50-51. We meet with nothing material in Mr. Webster's account of his journey through the Crimea. The following reflections on the Mohammedan religion as compared with others, may be thought interesting.

Four times a day is the Mullah heard from each minaret sending forth a hideous howl to startle all the vale. Few, however, seem to attend. Not above eighteen were in the file just described. The worship, the form, the unceasing cry of “God is God;" must weary and cease to affect. All religions have a tendency to resolve themselves into a repetition of rites, is the case with the Catholic and the English churches. The Mahommedan rite is shorter than that of the two churches here instanced, and is, on that account, more suited to its end. The mind, dwelling continuously on one idea, is heated to enthusiasm ; but the rite, when short, has the effect of stirring the spirit as if it were music. There is no exercise of the intellect; the imagination and the passions are moved by the recurrence of the same sounds and the same gestures, and by the presence of numbers employed in the same mysterious incantation. It is a curious subject for investigation, how the mind is most awakened to piety-whether by change or repetition; by addressing the intellect, or by appealing to the passions; by promises, or by threats. Most religions have tried all these, and the character of a religion is best judged by inquiring what kind of excitement predominates. One thing must be said for the Mahommedan,-it has succeeded, and that by promises rather than threats.

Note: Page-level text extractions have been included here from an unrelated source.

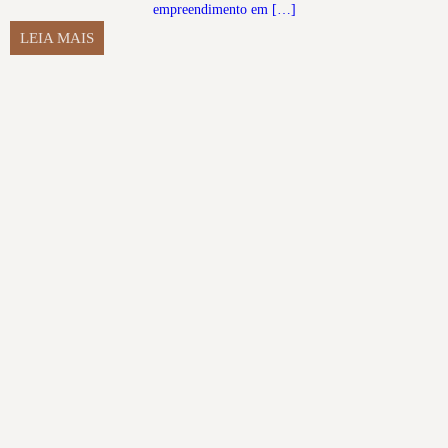
empreendimento em […]
LEIA MAIS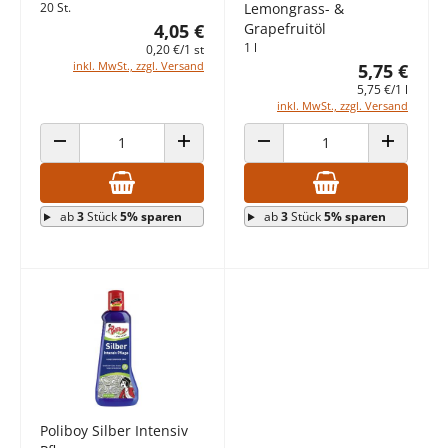
20 St.
Lemongrass- &
4,05 €
Grapefruitöl
1 l
0,20 €/1 st
inkl. MwSt., zzgl. Versand
5,75 €
5,75 €/1 l
inkl. MwSt., zzgl. Versand
ANZAHL VERRINGERN
ANZAHL ERHÖHEN
ANZAHL VERRINGERN
ANZAHL E
ab
3
Stück
5% sparen
ab
3
Stück
5% sparen
Poliboy Silber Intensiv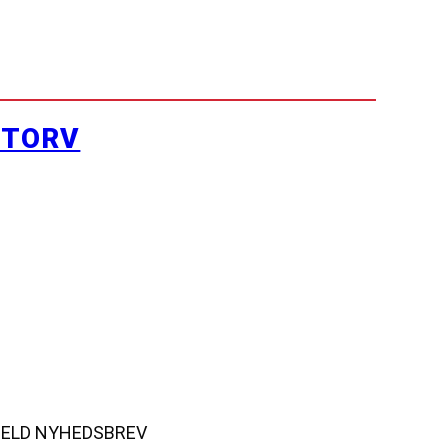
YTORV
MELD NYHEDSBREV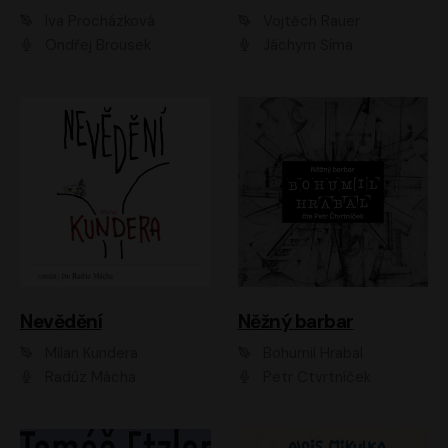
Iva Procházková
Vojtěch Rauer
Ondřej Brousek
Jáchym Šíma
Nevědění
Něžný barbar
Milan Kundera
Bohumil Hrabal
Radúz Mácha
Petr Čtvrtníček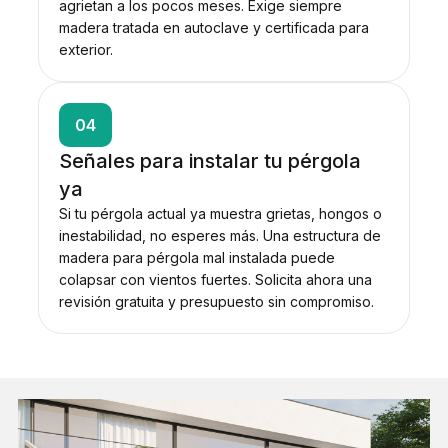
agrietan a los pocos meses. Exige siempre
madera tratada en autoclave y certificada para
exterior.
04
Señales para instalar tu pérgola
ya
Si tu pérgola actual ya muestra grietas, hongos o
inestabilidad, no esperes más. Una estructura de
madera para pérgola mal instalada puede
colapsar con vientos fuertes. Solicita ahora una
revisión gratuita y presupuesto sin compromiso.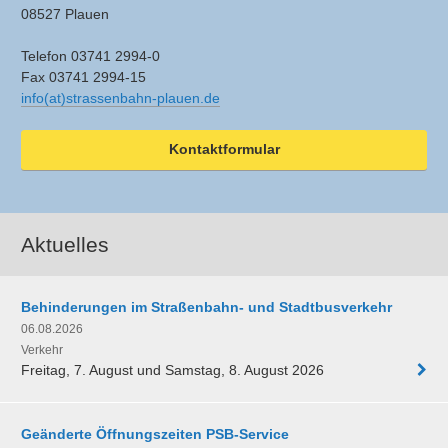
08527 Plauen
Telefon 03741 2994-0
Fax 03741 2994-15
info(at)strassenbahn-plauen.de
Kontaktformular
Aktuelles
Behinderungen im Straßenbahn- und Stadtbusverkehr
06.08.2026
Verkehr
Freitag, 7. August und Samstag, 8. August 2026
Geänderte Öffnungszeiten PSB-Service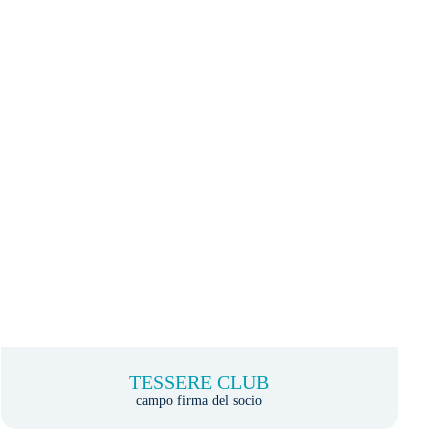
TESSERE CLUB
campo firma del socio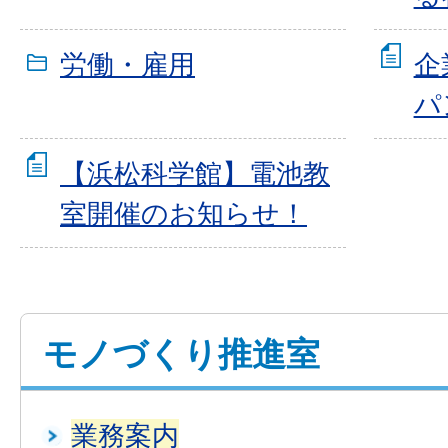
労働・雇用
企
パ
【浜松科学館】電池教
室開催のお知らせ！
モノづくり推進室
業務案内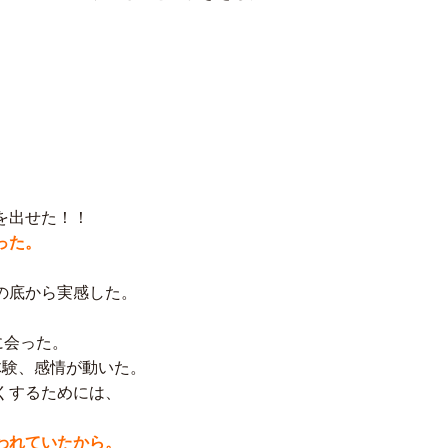
を出せた！！
った。
の底から実感した。
に会った。
体験、感情が動いた。
くするためには、
われていたから。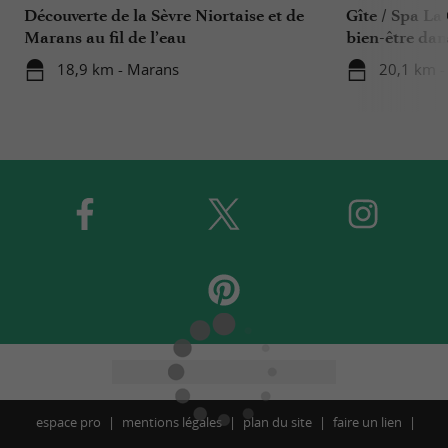
Découverte de la Sèvre Niortaise et de
Gîte / Spa La
Marans au fil de l’eau
bien-être dan
18,9 km - Marans
20,1 km - 
espace pro
mentions légales
plan du site
faire un lien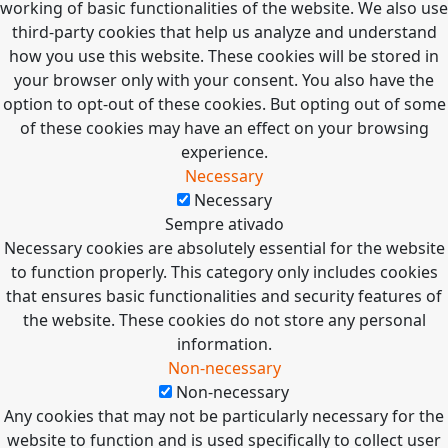
working of basic functionalities of the website. We also use
third-party cookies that help us analyze and understand
how you use this website. These cookies will be stored in
your browser only with your consent. You also have the
option to opt-out of these cookies. But opting out of some
of these cookies may have an effect on your browsing
experience.
Necessary
Necessary
Sempre ativado
Necessary cookies are absolutely essential for the website
to function properly. This category only includes cookies
that ensures basic functionalities and security features of
the website. These cookies do not store any personal
information.
Non-necessary
Non-necessary
Any cookies that may not be particularly necessary for the
website to function and is used specifically to collect user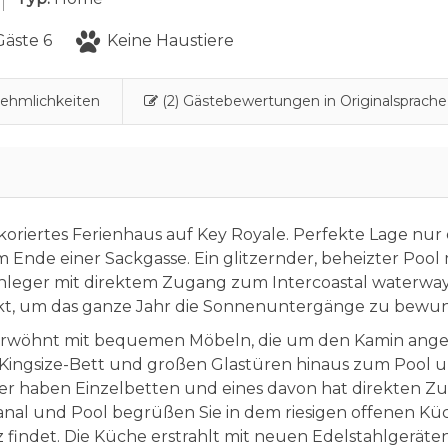
äste 6
Keine Haustiere
ehmlichkeiten
(2) Gästebewertungen in Originalsprache
oriertes Ferienhaus auf Key Royale. Perfekte Lage nur 
 Ende einer Sackgasse. Ein glitzernder, beheizter Pool 
nleger mit direktem Zugang zum Intercoastal waterwa
rfekt, um das ganze Jahr die Sonnenuntergänge zu bewu
verwöhnt mit bequemen Möbeln, die um den Kamin ang
m Kingsize-Bett und großen Glastüren hinaus zum Pool 
mer haben Einzelbetten und eines davon hat direkten Z
anal und Pool begrüßen Sie in dem riesigen offenen Kü
z findet. Die Küche erstrahlt mit neuen Edelstahlgeräte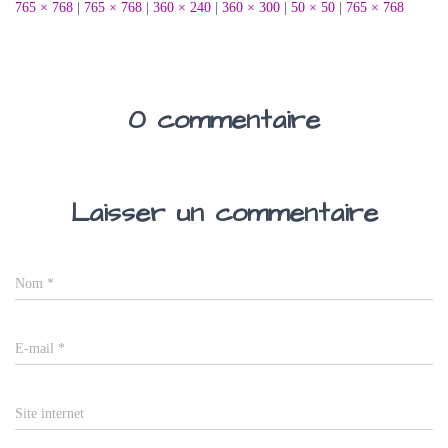
765 × 768
|
765 × 768
|
360 × 240
|
360 × 300
|
50 × 50
|
765 × 768
0 commentaire
Laisser un commentaire
Nom
*
E-mail
*
Site internet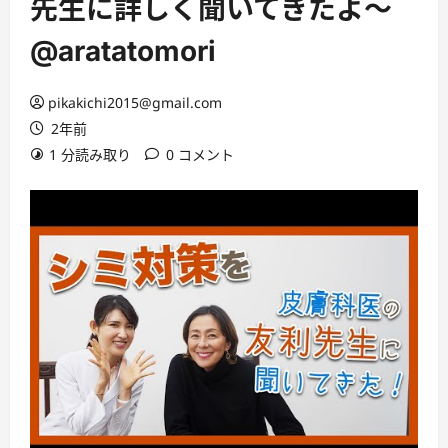
先生に詳しく聞いてきたよ〜
@aratatomori
pikakichi2015@gmail.com
2年前
1 分読み取り
0 コメント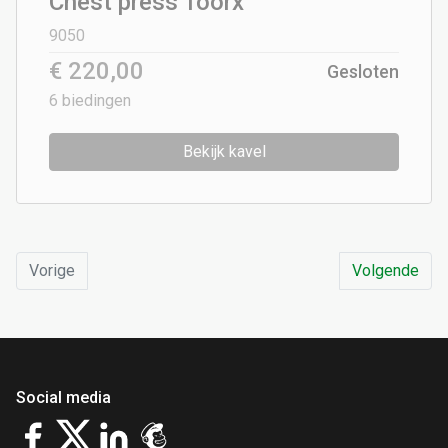
Chest press Toorx
9050
€ 220,00
Gesloten
6
biedingen
Bekijk kavel
Vorige
Volgende
Social media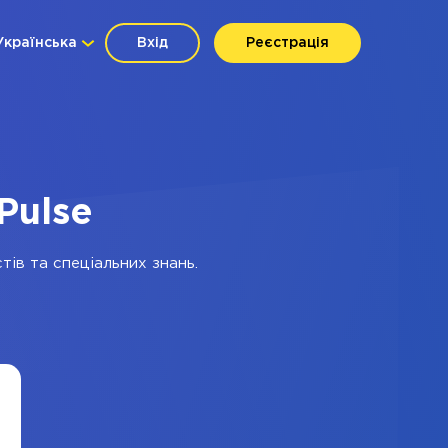
Українська
Вхід
Реєстрація
Pulse
тів та спеціальних знань.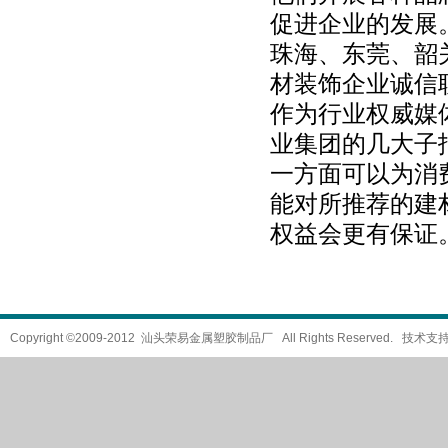
促进企业的发展
珠海、东莞、韶
材装饰企业诚信
作为行业权威媒
业集团的几大子
一方面可以为消
能对所推荐的建
权益会更有保证
Copyright ©2009-2012 汕头荣易金属塑胶制品厂 All Rights Reserved. 技术支持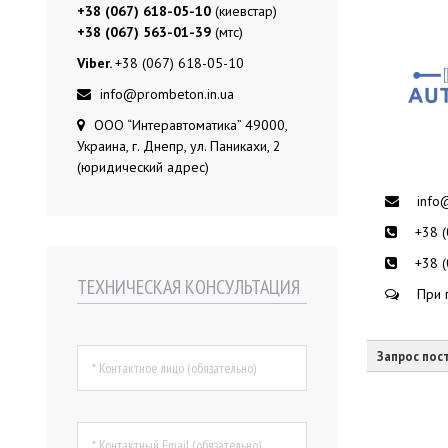
+38 (067) 618-05-10
(киевстар)
+38 (067) 563-01-39
(мтс)
Viber.
+38 (067) 618-05-10
info@prombeton.in.ua
ООО “Интеравтоматика” 49000,
Украина, г. Днепр, ул. Паникахи, 2
(юридический адрес)
info
+38 
+38 
ТЕХНИЧЕСКАЯ КОНСУЛЬТАЦИЯ
При 
Запрос пос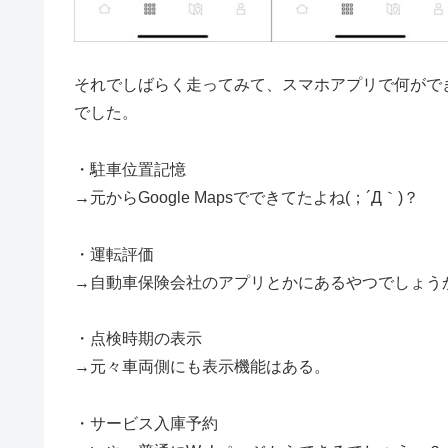
それでしばらく走ってみて、スマホアプリで何がで
でした。
・駐車位置記憶
→元からGoogle Mapsでできてたよね(；´Д｀)？
・運転評価
→自動車保険会社のアプリとかにあるやつでしょう
・点検時期の表示
→元々車両側にも表示機能はある。
・サービス入庫予約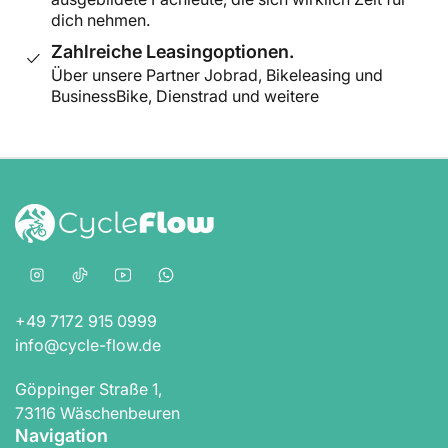
dich nehmen.
Zahlreiche Leasingoptionen.
Über unsere Partner Jobrad, Bikeleasing und
BusinessBike, Dienstrad und weitere
Instagram
TikTok
YouTube
WhatsApp
+49 7172 915 0999
info@cycle-flow.de
Göppinger Straße 1,
73116 Wäschenbeuren
Navigation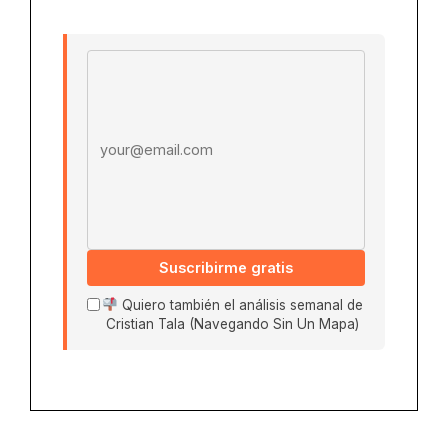
Email address
Suscribirme gratis
Quiero también el análisis semanal de
Cristian Tala (Navegando Sin Un Mapa)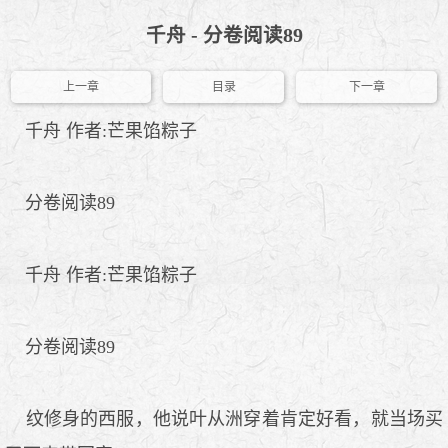
千舟 - 分卷阅读89
上一章
目录
下一章
千舟 作者:芒果馅粽子
分卷阅读89
千舟 作者:芒果馅粽子
分卷阅读89
纹修身的西服，他说叶从洲穿着肯定好看，就当场买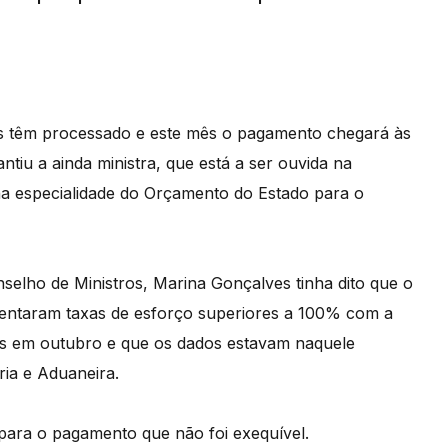
es têm processado e este mês o pagamento chegará às
tiu a ainda ministra, que está a ser ouvida na
na especialidade do Orçamento do Estado para o
selho de Ministros, Marina Gonçalves tinha dito que o
entaram taxas de esforço superiores a 100% com a
s em outubro e que os dados estavam naquele
ria e Aduaneira.
para o pagamento que não foi exequível.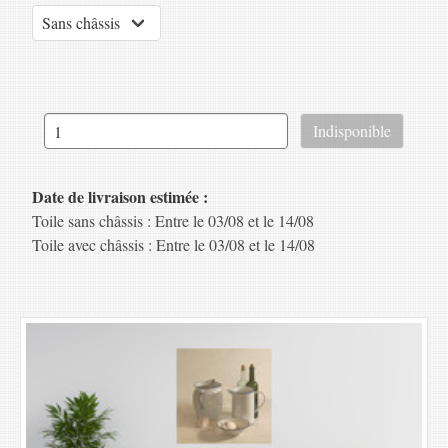
Date de livraison estimée :
Toile sans châssis : Entre le 03/08 et le 14/08
Toile avec châssis : Entre le 03/08 et le 14/08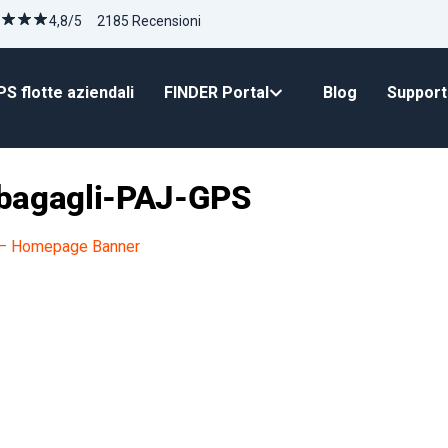
4,8/5 2185 Recensioni
S flotte aziendali
FINDER Portal
Blog
Suppor
r-bagagli-PAJ-GPS
 – Homepage Banner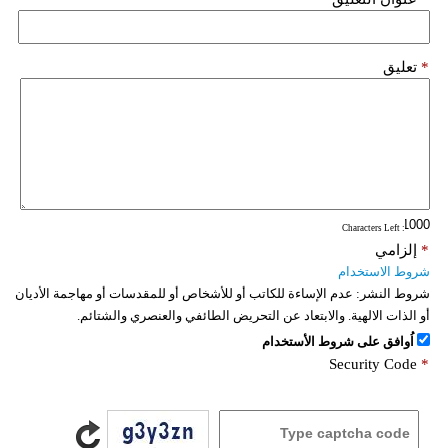
*
تعليق
: Characters Left
*
إلزامي
شروط الاستخدام
شروط النشر:
عدم الإساءة للكاتب أو للأشخاص أو للمقدسات أو مهاجمة الأديان
أو الذات الالهية. والابتعاد عن التحريض الطائفي والعنصري والشتائم.
اُوافق على شروط الأستخدام
Security Code
*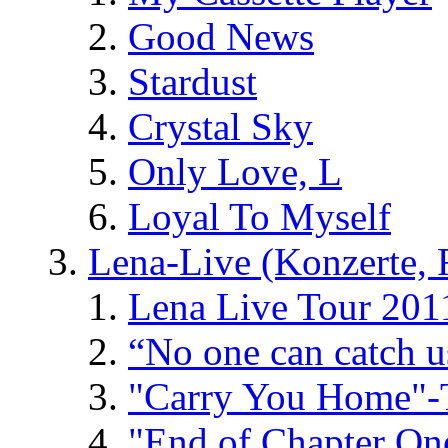
Good News
Stardust
Crystal Sky
Only Love, L
Loyal To Myself
Lena-Live (Konzerte, Fe
Lena Live Tour 201
“No one can catch 
"Carry You Home"-
"End of Chapter On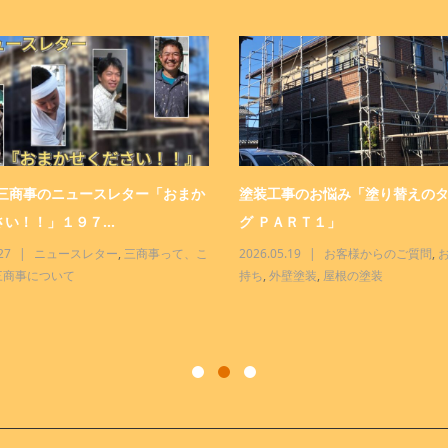
 三商事のニュースレター「おまか
塗装工事のお悩み「塗り替えの
い！！」１９７...
グ ＰＡＲＴ１」
27
ニュースレター
,
三商事って、こ
2026.05.19
お客様からのご質問
,
三商事について
持ち
,
外壁塗装
,
屋根の塗装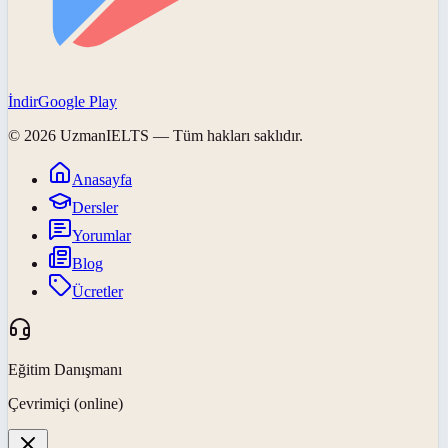
İndir
Google Play
©
2026
UzmanIELTS
— Tüm hakları saklıdır.
Anasayfa
Dersler
Yorumlar
Blog
Ücretler
Eğitim Danışmanı
Çevrimiçi (online)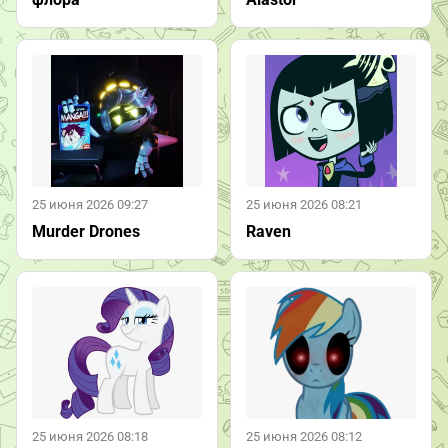
25 июня 2026 09:27
25 июня 2026 08:21
Murder Drones
Raven
25 июня 2026 08:18
25 июня 2026 08:12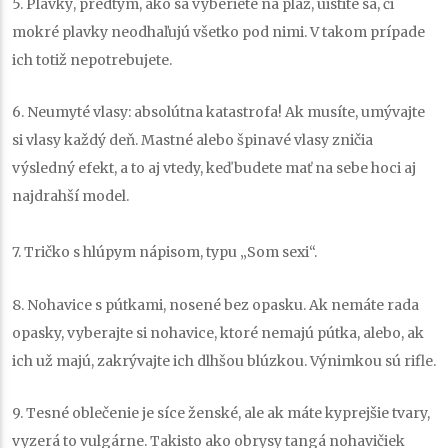
5. Plavky
, predtým, ako sa vyberiete na pláž, uistite sa, či
mokré plavky neodhaľujú všetko pod nimi. V takom prípade
ich totiž nepotrebujete.
6. Neumyté vlasy:
absolútna katastrofa! Ak musíte, umývajte
si vlasy každý deň. Mastné alebo špinavé vlasy zničia
výsledný efekt, a to aj vtedy, keď budete mať na sebe hoci aj
najdrahší model.
7. Tričko s hlúpym nápisom
, typu „Som sexi“.
8. Nohavice s pútkami, nosené bez opasku.
Ak nemáte rada
opasky, vyberajte si nohavice, ktoré nemajú pútka, alebo, ak
ich už majú, zakrývajte ich dlhšou blúzkou. Výnimkou sú rifle.
9. Tesné oblečenie
je síce ženské, ale ak máte kyprejšie tvary,
vyzerá to vulgárne. Takisto ako obrysy tangá nohavičiek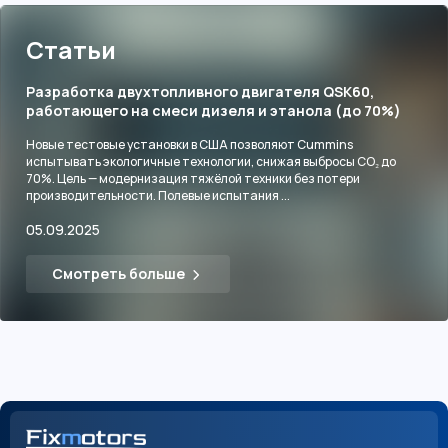
Статьи
Разработка двухтопливного двигателя QSK60,
работающего на смеси дизеля и этанола (до 70%)
Новые тестовые установки в США позволяют Cummins
испытывать экологичные технологии, снижая выбросы CO₂ до
70%. Цель — модернизация тяжёлой техники без потери
производительности. Полевые испытания ...
05.09.2025
Смотреть больше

Who, that has ever heard the Ave Maria slowly tolled forth in the quiet of an Italian twilight, can doubt that the effect of those sounds (their religious connexion being known), is to produce a pious and contemplative tendency in the minds of all ? Without them, day might die unheeded, and the manifold images of man's life and destiny, which sunset and the still advance of night present, would be unobserved. The mind is arrested by the sounds; they affect the stranger how much more those whose earliest associations are connected with them ! So is it with the call of the Mahommedan priest. It is indeed a ruder observance, wanting the poetic effect of the Ave Maria, but marked by the simplicity of primitive worship.